Li Rui, Shu Shili, Wang Shunli, Liu Yang, Li Yanhao, Peng Mingjun
State Key Laboratory of Information Engineering in Surveying, Mapping and Remote Sensing, Wuhan University, Wuhan 430072, China.
Wuhan Geomatics Institute, Wuhan 430079, China.
Entropy (Basel). 2023 Oct 12;25(10):1444. doi: 10.3390/e25101444.
The rapid development of information technology has made the amount of information in massive texts far exceed human intuitive cognition, and dependency parsing can effectively deal with information overload. In the background of domain specialization, the migration and application of syntactic treebanks and the speed improvement in syntactic analysis models become the key to the efficiency of syntactic analysis. To realize domain migration of syntactic tree library and improve the speed of text parsing, this paper proposes a novel approach-the Double-Array Trie and Multi-threading (DAT-MT) accelerated graph fusion dependency parsing model. It effectively combines the specialized syntactic features from small-scale professional field corpus with the generalized syntactic features from large-scale news corpus, which improves the accuracy of syntactic relation recognition. Aiming at the problem of high space and time complexity brought by the graph fusion model, the DAT-MT method is proposed. It realizes the rapid mapping of massive Chinese character features to the model's prior parameters and the parallel processing of calculation, thereby improving the parsing speed. The experimental results show that the unlabeled attachment score (UAS) and the labeled attachment score (LAS) of the model are improved by 13.34% and 14.82% compared with the model with only the professional field corpus and improved by 3.14% and 3.40% compared with the model only with news corpus; both indicators are better than DDParser and LTP 4 methods based on deep learning. Additionally, the method in this paper achieves a speedup of about 3.7 times compared to the method with a red-black tree index and a single thread. Efficient and accurate syntactic analysis methods will benefit the real-time processing of massive texts in professional fields, such as multi-dimensional semantic correlation, professional feature extraction, and domain knowledge graph construction.

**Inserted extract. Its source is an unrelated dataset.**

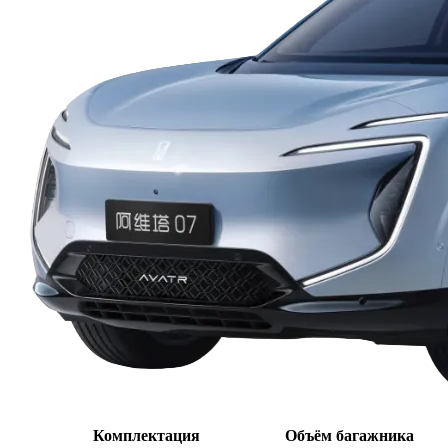
Комплектация
Объём багажника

信息技术的快速发展使得海量文本中的信息量远远超过人类的直观认知,而依存句法分析能够有效应对信息过载问题。在领域专业化背景下,句法树库的迁移与应用以及句法分析模型速度的提升成为句法分析效率的关键。为实现句法树库的领域迁移并提高文本解析速度,本文提出一种新颖的方法——双数组Trie树与多线程(DAT-MT)加速的图融合依存句法分析模型。它有效地将小规模专业领域语料库中的专业句法特征与大规模新闻语料库中的通用句法特征相结合,提高了句法关系识别的准确性。针对图融合模型带来的高时空复杂度问题,提出了DAT-MT方法。它实现了海量汉字特征到模型先验参数的快速映射以及计算的并行处理,从而提高了解析速度。实验结果表明,与仅使用专业领域语料库的模型相比,该模型的无标记依存正确率(UAS)和有标记依存正确率(LAS)分别提高了13.34%和14.82%;与仅使用新闻语料库的模型相比,分别提高了3.14%和3.40%;这两个指标均优于基于深度学习的DDParser和LTP 4方法。此外,本文方法与采用红黑树索引和单线程的方法相比,实现了约3.7倍的加速。高效准确的句法分析方法将有利于专业领域海量文本的实时处理,如多维度语义关联、专业特征提取和领域知识图谱构建。